PROBLEM STATEMENT
Output only the lines of the entries that follow, starting at the one with "việc chi trả" and running down to the one with "của người Việt", both included and unchanged.

AVAILABLE DATA

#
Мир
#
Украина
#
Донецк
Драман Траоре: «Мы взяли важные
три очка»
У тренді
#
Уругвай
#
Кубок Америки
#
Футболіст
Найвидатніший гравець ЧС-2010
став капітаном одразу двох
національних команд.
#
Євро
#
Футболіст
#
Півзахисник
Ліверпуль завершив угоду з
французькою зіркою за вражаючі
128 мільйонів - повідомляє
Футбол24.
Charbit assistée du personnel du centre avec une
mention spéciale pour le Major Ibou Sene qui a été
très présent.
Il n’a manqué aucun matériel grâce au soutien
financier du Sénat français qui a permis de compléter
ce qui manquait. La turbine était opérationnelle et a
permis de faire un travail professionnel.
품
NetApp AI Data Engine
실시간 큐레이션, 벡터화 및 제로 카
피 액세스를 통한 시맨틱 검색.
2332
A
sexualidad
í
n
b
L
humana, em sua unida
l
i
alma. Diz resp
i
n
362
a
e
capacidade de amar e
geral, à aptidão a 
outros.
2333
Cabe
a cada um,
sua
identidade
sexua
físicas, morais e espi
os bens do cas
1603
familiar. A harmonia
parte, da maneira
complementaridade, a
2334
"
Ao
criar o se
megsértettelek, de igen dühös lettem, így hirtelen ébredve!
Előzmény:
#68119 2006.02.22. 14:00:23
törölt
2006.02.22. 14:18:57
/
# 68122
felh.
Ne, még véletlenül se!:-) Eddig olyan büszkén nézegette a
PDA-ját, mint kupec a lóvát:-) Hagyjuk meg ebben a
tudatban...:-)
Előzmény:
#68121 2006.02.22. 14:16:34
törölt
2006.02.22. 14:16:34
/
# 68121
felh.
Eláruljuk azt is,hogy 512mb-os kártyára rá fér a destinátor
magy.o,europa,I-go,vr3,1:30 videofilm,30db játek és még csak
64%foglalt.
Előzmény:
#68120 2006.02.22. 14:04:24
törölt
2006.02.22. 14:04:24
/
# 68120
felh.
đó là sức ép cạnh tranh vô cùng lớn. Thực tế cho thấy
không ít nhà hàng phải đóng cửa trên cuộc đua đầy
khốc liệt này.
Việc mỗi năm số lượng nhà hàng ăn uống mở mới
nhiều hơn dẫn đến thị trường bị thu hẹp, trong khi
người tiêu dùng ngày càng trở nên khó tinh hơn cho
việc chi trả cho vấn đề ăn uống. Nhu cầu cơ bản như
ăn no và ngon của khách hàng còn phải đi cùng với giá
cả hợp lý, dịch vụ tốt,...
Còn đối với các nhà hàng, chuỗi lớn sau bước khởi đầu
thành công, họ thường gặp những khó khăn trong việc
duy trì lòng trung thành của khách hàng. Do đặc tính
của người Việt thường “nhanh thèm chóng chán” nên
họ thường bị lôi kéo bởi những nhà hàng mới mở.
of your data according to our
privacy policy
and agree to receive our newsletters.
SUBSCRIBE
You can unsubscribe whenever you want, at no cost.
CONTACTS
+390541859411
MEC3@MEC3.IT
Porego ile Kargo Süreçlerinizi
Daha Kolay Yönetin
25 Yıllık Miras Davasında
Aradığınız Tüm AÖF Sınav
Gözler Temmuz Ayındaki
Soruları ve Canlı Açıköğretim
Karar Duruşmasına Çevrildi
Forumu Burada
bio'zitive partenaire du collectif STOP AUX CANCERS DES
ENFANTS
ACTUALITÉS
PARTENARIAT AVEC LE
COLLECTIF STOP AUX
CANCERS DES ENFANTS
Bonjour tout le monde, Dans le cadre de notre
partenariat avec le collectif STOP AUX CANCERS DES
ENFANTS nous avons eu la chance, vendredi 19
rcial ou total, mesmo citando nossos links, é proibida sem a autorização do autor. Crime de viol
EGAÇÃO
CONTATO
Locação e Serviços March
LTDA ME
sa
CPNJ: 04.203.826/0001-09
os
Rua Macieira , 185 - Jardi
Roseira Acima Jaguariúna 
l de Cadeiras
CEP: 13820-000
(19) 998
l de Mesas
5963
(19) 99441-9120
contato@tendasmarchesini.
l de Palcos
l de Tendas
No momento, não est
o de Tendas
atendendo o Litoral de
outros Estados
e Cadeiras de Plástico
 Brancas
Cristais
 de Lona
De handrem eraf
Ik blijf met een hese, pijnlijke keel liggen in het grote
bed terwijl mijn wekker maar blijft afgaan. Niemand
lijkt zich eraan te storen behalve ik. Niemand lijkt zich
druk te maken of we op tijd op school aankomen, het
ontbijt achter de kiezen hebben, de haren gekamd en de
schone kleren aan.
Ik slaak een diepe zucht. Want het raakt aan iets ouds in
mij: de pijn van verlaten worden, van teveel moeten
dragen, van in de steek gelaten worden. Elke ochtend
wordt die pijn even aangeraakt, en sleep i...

EXERCISE RESPONSE
việc chi trả cho vấn đề ăn uống. Nhu cầu cơ bản như
ăn no và ngon của khách hàng còn phải đi cùng với giá
cả hợp lý, dịch vụ tốt,...
Còn đối với các nhà hàng, chuỗi lớn sau bước khởi đầu
thành công, họ thường gặp những khó khăn trong việc
duy trì lòng trung thành của khách hàng. Do đặc tính
của người Việt thường “nhanh thèm chóng chán” nên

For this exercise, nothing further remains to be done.